The Future of Software: Code Generation Step 2 - Compilers
Team J.A.R.V.I.S

The Future of Software: Code Generation Step 2 - Compilers

I'm guessing a few of you are wondering why I took the time to talk about 2 very old technologies (Assembly Language and Compilers) in a series of posts that discuss the future of software.  Well, hang in there, we will get there soon!  My conjecture as to why we have gone down the wrong path as an industry is because most people don't know the history of software development.  If they did, they would not have taken the path they did.  So please bear with me for a couple more posts and we will indeed get to what I think is the single biggest mistake we made and how to correct it.

In part one of this post, we discussed the only way to program a general purpose computer in the past was by writing machine code.  Next we learned how Assembly Language provided radical improvements in productivity with no meaningful side effects.  Now we move on to the next step, compilers.  If Assembly Language is a perfect technology, why did we move on?  That's a very good question with a few levels of depth to it.  My mentors at my first job at Unisys would probably still insist that Assembly Language is by far the best language out there.  And for those few people at that tremendously high software engineering talent level, they are correct.  But for the rest of us mere mortals, Assembly Language is just too difficult to use.

First of all Assembly Language requires intimate knowledge of how the CPU works.  And every time the company that makes the CPU comes out with a new model, they introduce new instructions you need to keep pace with.  You also need to know what model of CPU is running your software so that you don't use an instruction that isn't supported.  Here is a web page that shows the instructions and evolution of the instruction set over time for an Intel x86 series CPU. It is indeed a daunting list to memorize.

The learning curve is long and difficult to just understand a single CPU.  Add to that a series of CPUs from a given manufacturer.  And if that isn't bad enough, different manufacturers tend to have completely different CPU designs (or they get into intellectual property lawsuits).  As a result, different CPU makers design their CPUs very differently.  The instruction set is different, number and names of the registers are different, the number of bits per instruction and bits per operand is different.

The byte order of the operands can even be different.  For example, an integer in an Intel CPU is stored and manipulated in little-endian format, where pretty much all the other CPUs at the time used big-endian format.  If you had the task of getting your software to run on both Intel and Motorola CPUs, with all the differences between the two, you would quickly move away from Assembly Language. 

The next evolution in programming languages is what is called High Level Languages.  The main advantage of a high level language is that you don't need to understand the CPU architecture in order to code software.  Code in high level languages do not contain any CPU concepts (well, they don't require them anyway).  But of course they need to be transformed along the way into Assembly Language or directly into machine code to execute the program.  The author of the high level language needs to do that for each CPU architecture they want to support.

• WORK TO COMPLETE
- 1) According to the compilers article, in what byte order does an Intel CPU store integers?
- 2) Repeat everything in the compilers article from "In part one" down to "difficult to use.".
- 3) Carry on the compilers article from the point where its text ends.
The listing was drawn from a separate source.

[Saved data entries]
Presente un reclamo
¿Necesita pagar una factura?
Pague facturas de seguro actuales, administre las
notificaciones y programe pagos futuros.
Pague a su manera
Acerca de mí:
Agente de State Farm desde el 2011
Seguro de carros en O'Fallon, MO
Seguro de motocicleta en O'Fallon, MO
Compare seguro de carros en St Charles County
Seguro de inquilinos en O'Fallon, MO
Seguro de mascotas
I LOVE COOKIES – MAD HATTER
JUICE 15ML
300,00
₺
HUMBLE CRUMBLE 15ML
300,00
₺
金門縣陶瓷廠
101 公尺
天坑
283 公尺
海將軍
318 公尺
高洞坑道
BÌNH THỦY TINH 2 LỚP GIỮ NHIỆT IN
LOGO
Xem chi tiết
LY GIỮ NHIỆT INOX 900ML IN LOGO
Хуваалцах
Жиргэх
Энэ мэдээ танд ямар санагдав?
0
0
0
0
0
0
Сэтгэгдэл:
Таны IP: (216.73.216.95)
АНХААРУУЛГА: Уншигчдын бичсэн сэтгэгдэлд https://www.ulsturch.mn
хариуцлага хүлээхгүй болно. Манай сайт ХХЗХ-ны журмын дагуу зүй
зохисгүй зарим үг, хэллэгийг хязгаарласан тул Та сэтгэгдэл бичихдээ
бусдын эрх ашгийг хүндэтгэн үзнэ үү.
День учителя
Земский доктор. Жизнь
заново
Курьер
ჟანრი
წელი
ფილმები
...
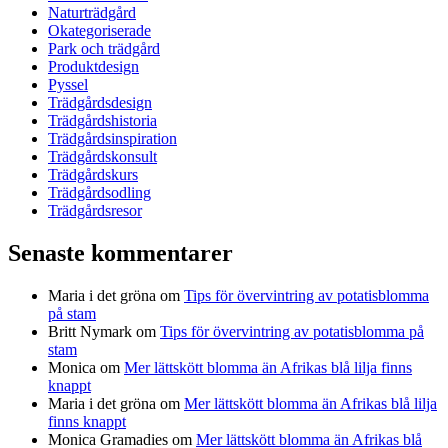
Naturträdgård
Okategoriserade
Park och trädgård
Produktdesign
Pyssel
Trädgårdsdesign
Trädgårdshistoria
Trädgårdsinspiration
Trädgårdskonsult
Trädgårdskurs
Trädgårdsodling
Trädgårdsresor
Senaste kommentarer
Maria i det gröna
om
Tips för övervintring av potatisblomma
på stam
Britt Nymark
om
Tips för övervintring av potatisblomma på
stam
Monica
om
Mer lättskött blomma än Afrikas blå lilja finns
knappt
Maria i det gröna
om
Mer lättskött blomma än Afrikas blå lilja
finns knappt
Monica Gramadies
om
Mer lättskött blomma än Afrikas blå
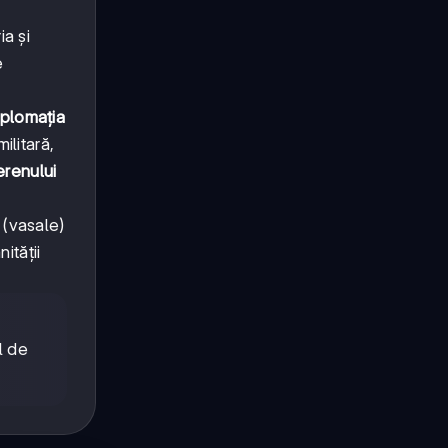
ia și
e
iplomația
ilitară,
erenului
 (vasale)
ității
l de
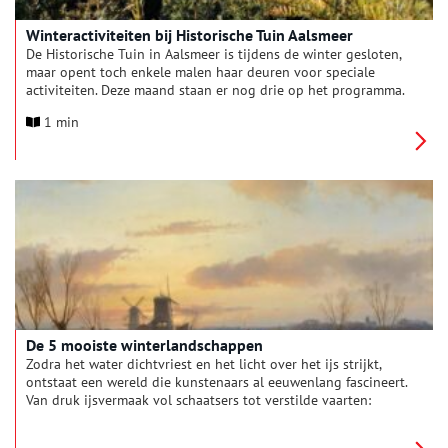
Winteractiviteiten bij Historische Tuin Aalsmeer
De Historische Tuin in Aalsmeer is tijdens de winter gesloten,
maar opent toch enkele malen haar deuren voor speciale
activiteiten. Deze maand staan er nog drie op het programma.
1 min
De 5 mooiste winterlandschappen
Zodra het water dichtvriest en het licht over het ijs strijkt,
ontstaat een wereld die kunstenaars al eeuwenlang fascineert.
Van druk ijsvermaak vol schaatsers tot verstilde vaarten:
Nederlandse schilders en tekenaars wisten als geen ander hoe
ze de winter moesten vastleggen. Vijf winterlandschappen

• RESPONSES FOR EACH TASK
- 1) Little-endian format.

- 2)
In part one of this post, we discussed the only way to program a general purpose computer in the past was by writing machine code.  Next we learned how Assembly Language provided radical improvements in productivity with no meaningful side effects.  Now we move on to the next step, compilers.  If Assembly Language is a perfect technology, why did we move on?  That's a very good question with a few levels of depth to it.  My mentors at my first job at Unisys would probably still insist that Assembly Language is by far the best language out there.  And for those few people at that tremendously high software engineering talent level, they are correct.  But for the rest of us mere mortals, Assembly Language is just too difficult to use.

- 3)
To better illustrate the point, we need to pick a high level language.  There are so many of them, I won't bore you with the evolution of COBOL, FORTRAN, PL/I, and the many languages that followed.  I'll skip all of that and go right to the C programming language.  The reason for selecting that language is that I would claim it is the most prevalent programming language in the world to accomplish the main goal we are examining here, CPU independence.  Even today it is the foundation of all the major operating systems you rely upon (Windows, Linux, iOS, and Android for example).  Let's compare a simple loop in C and Assembly Language and see which one you would prefer to write.  I won't be able to verify the integrity of the code, it was posted by Max Benson, but it makes for a perfectly good illustration:

After 3 years of Unisys 1100 Series programming in Assembly Language (with 36 bit words written out in Octal instead of the more traditional 32 bit words in Hexadecimal), I can tell you my choice was an easily one.  I switched to a C programming language assignment as quickly as I could and never looked back.  The same C code I wrote worked identically on a Unisys mainframe, an MS-DOS PC, and a Unix system.  The Assembly Language programs I wrote would run only on a Unisys 1100 Series mainframe.  The C code took far less lines of code to accomplish the same task and is much more readable to the average person.  No doubt a massive productivity boost from Assembly Language.  But before we go too far, let's use what we learned in the last post and evaluate the technology.  Does it have side effects?  Why did my mainframe mentors stay away from it?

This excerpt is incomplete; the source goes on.